CMPT 353


As we have seen, when you get data, it's generally not in the format/​shape you want.

The step in your pipeline to reshape it can be expensive: loading from an inefficient format and doing initial processing.


It would be useful to start by getting your data into a nice format so you can move on from there.

That's extract-transform-load (or ETL).

The monthly_totals.py question on Exercise 1 is an ETL task.


The extract step is what we have been talking about: taking the data from the format you find it, and reading it so you can work with it.


The transform step encompasses whatever steps are needed to get the data into a useful format.

Could be nothing. Could be a lot of work.


Some things you might do as part of the transform:

  • Fixing data types, splitting strings, etc.
  • Reshaping the data (e.g. a pivot) to what you'll need later.
  • Aggregating data.
  • Filtering out data you don't care about.
  • Joining data from multiple sources.
  • De-identification.
  • Some data cleaning (more later).
  • assert is_sane(record)


Once you have some useful data, you're probably going to want to save it, so it can be loaded in the next pipeline step. (i.e. load it into your main data store)

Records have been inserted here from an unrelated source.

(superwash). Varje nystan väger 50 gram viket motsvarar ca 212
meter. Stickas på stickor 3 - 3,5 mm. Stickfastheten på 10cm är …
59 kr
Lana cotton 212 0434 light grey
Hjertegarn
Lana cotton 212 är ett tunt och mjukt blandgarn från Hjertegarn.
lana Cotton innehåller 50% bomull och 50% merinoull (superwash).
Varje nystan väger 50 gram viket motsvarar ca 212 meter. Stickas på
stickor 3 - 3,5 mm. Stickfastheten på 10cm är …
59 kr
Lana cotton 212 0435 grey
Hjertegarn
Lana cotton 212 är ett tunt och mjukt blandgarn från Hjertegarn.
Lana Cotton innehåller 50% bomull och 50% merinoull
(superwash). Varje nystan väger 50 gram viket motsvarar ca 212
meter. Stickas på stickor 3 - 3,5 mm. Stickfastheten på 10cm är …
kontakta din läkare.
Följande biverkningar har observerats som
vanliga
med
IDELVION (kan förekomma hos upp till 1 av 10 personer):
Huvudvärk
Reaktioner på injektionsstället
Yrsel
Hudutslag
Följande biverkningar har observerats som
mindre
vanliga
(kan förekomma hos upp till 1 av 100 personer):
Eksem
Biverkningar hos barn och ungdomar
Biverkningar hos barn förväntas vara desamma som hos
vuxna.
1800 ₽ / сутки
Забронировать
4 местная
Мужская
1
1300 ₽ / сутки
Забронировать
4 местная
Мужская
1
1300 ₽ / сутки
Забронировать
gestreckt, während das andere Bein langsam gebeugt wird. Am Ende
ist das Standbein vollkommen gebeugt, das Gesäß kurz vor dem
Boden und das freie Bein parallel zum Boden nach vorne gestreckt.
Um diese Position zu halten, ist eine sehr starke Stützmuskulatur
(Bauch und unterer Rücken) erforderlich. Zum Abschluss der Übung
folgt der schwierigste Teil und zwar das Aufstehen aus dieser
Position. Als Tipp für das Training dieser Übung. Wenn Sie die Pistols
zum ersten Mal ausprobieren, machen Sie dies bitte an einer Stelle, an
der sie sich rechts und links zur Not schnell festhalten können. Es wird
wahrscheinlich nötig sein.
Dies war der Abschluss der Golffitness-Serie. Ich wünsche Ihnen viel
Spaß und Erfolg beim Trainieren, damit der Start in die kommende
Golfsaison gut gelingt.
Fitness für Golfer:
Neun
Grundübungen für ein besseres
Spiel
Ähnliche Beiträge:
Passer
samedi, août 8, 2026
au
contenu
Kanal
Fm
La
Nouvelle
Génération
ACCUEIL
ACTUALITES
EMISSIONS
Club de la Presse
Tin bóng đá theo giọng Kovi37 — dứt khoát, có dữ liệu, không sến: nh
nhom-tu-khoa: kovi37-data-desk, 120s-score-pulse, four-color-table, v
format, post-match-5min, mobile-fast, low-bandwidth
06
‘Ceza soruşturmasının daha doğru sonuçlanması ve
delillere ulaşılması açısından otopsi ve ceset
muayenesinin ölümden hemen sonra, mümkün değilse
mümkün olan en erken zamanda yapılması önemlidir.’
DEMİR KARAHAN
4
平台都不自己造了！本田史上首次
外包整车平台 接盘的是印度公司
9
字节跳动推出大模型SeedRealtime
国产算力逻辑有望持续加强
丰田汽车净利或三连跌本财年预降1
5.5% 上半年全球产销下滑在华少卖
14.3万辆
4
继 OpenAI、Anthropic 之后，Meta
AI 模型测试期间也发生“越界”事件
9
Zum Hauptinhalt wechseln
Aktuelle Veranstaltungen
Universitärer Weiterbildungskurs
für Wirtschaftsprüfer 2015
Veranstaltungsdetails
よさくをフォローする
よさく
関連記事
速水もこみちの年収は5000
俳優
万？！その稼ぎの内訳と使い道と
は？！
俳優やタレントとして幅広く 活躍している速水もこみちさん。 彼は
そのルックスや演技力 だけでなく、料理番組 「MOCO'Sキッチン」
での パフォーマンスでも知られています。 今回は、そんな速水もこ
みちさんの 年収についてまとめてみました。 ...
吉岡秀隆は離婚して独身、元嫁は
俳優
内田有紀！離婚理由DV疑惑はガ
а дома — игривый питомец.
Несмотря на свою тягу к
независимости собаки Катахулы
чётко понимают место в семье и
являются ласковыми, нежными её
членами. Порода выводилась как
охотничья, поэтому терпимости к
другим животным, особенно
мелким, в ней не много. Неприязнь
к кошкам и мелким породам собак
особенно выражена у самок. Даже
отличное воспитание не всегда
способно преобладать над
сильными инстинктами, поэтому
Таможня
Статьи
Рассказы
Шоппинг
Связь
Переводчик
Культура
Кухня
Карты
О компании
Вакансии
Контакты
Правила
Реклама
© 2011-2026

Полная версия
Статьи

You'd like this to be as efficient as possible.

You could save as CSV or JSON, but they're not extremely efficient: text-based, limited data types, need to be parsed again.

… but at least you know they will work.


Could store to a database (relational or NoSQL): they're good at data.

Could save HDF5: a format designed to efficiently represent data sets.

In the big data world, Parquet is a common choice.


Don't work with stupidly-formatted data all the time. ETL to create something nice to work with.